Twenty-five years after its founding, Intuitive is now a $67 billion company, making it one of the top medical device makers in the world. It’s larger than venerable giants like Boston Scientific, one of the original innovators in stents, and nearly the size of orthopedics leader Stryker. It is, at this point, nearly half the size of the largest medical device company in the world, Medtronic.
It’s not unreasonable to imagine Intuitive grabbing the crown one day. Right now, the company relies almost entirely on the da Vinci system and related products and service, making it far less diversified than its peers and giving it comparatively lower revenue. But no other company comes close to rivaling its operating and profit margins, or its ability to generate cash flow. Intuitive’s revenue over the past year — about $4.4 billion versus about $15 billion for Stryker, $19 billion for dialysis giant Fresenius, and over $31 billion for Medtronic — illustrates both how much value the company has created from da Vinci sales and how much potential the company has to grow. As Bob White says, only about 2% of surgeries are performed with robots; “there’s 98% out there that needs to be done via robotically assisted surgery, but aren’t today because of the cost and utilization burdens.”

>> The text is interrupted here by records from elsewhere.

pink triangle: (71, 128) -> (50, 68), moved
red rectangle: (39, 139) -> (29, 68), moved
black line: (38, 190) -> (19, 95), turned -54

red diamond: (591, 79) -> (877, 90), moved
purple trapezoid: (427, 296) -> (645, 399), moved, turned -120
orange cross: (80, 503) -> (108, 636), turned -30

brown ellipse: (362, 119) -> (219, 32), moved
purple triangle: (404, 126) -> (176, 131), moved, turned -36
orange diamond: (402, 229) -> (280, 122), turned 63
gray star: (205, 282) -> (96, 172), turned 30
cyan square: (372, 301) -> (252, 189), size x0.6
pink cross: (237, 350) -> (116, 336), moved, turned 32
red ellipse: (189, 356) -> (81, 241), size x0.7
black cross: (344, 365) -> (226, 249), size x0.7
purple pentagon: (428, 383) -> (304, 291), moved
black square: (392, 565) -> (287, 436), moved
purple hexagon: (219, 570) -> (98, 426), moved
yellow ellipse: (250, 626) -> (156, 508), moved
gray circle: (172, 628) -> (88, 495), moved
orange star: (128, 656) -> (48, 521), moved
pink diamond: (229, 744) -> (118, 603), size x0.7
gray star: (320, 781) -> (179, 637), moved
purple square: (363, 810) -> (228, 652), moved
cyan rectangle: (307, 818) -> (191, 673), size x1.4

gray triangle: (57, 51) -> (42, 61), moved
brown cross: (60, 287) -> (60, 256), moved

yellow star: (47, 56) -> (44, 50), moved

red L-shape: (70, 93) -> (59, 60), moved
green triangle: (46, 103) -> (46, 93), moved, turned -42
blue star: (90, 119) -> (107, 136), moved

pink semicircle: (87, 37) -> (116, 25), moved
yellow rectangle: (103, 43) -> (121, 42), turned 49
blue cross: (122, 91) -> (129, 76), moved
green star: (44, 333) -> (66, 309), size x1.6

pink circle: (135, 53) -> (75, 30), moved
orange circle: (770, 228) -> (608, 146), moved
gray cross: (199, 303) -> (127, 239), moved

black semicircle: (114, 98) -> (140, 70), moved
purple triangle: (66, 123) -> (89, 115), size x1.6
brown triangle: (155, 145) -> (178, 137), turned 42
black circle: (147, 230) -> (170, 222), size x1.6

System placements — the number of da Vincis sold — used to be the key metric in measuring the company’s success. They’re still important, but the company hopes to move increasingly toward leasing rather than selling systems, as this creates both a steady revenue stream and makes upgrades easier. At present, about a third of new placements are done via lease. Instead, procedure volume is the key metric, one with which the company manages to keep surprising Wall Street. 2018 marked the first year when more than 1 million procedures were performed, up 18% from the prior year. Then in 2019, procedure volume went up 18% again. And in 2020? Intuitive — notorious for lowballing its estimates — predicts procedure volume growth of 17% to 18%.